Using 22 Canadian radiosonde stations from 1971 to 2010, the annually averaged surface air temperature trend amplification ranged from 1.4 to 5.2 relative to the global average warming of 0.17°C decade−1. The amplification factors exhibit a strong latitudinal dependence varying from 2.6 to 5.2 as the latitude increases from 50° to 80°N. The warming trend has a strong seasonal dependence with the greatest warming taking place from September to April. The monthly variations in the warming trend are shown to be related to the surface-based temperature inversion strength and the mean monthly surface air temperatures.

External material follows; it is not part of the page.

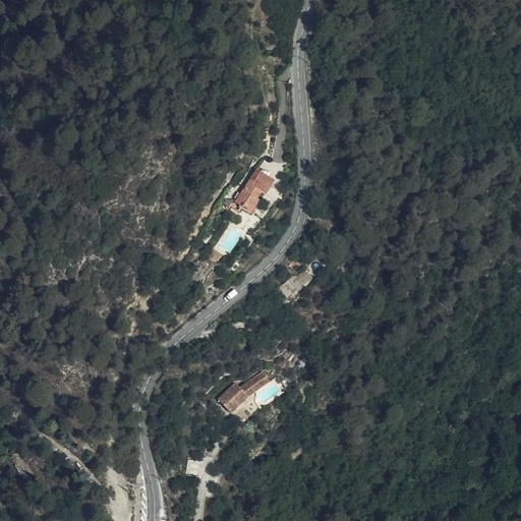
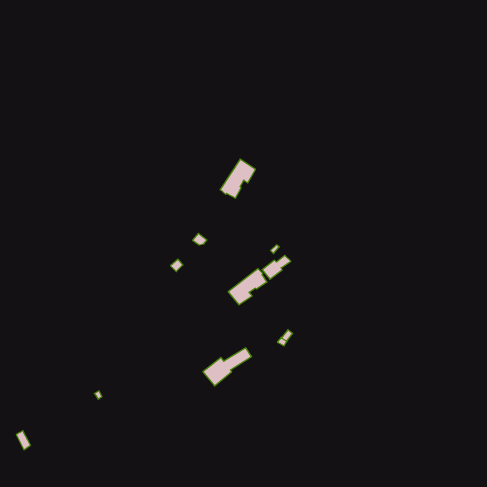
building: none -> [228,269,267,305]

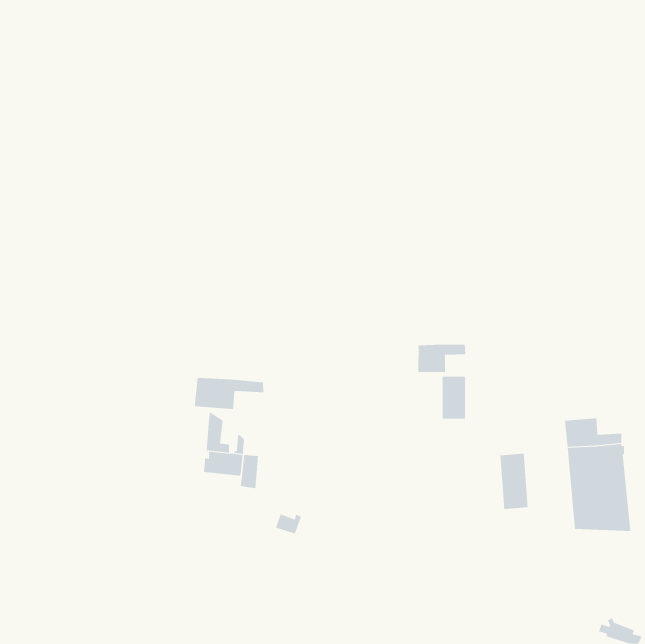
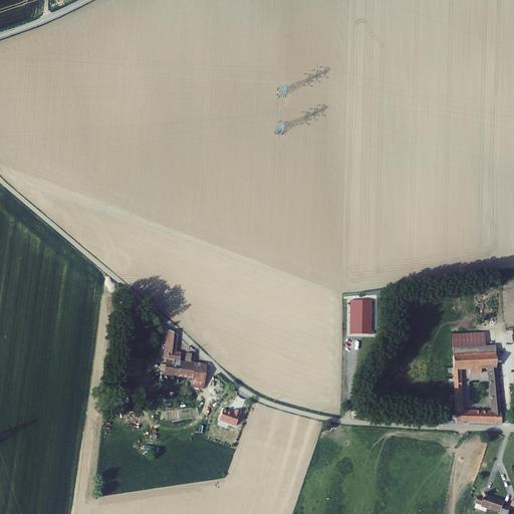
building: [418,344,466,373] -> none
building: [194,377,264,410] -> none
building: [500,453,528,510] -> none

The surface energy balance (SEB) equation is used to relate the response of the surface temperature to changes in the surface energy fluxes. Based on the SEB analysis, there are four contributing factors to Arctic amplification: 1) a larger change in net downward radiation at the Arctic surface compared to the global average; 2) a larger snow and soil conductive heat flux change than the global average; 3) weaker sensible and latent heat flux responses that result in a larger surface temperature response in the Arctic; and 4) a colder skin temperature compared to the global average, which forces a larger surface warming to achieve the same increase in upward longwave radiation. The observed relationships between the Canadian station warming trends and both the surface-based inversion strength and the surface air temperature are shown to be consistent with the SEB analysis. Measurements of conductive flux were not available at these stations.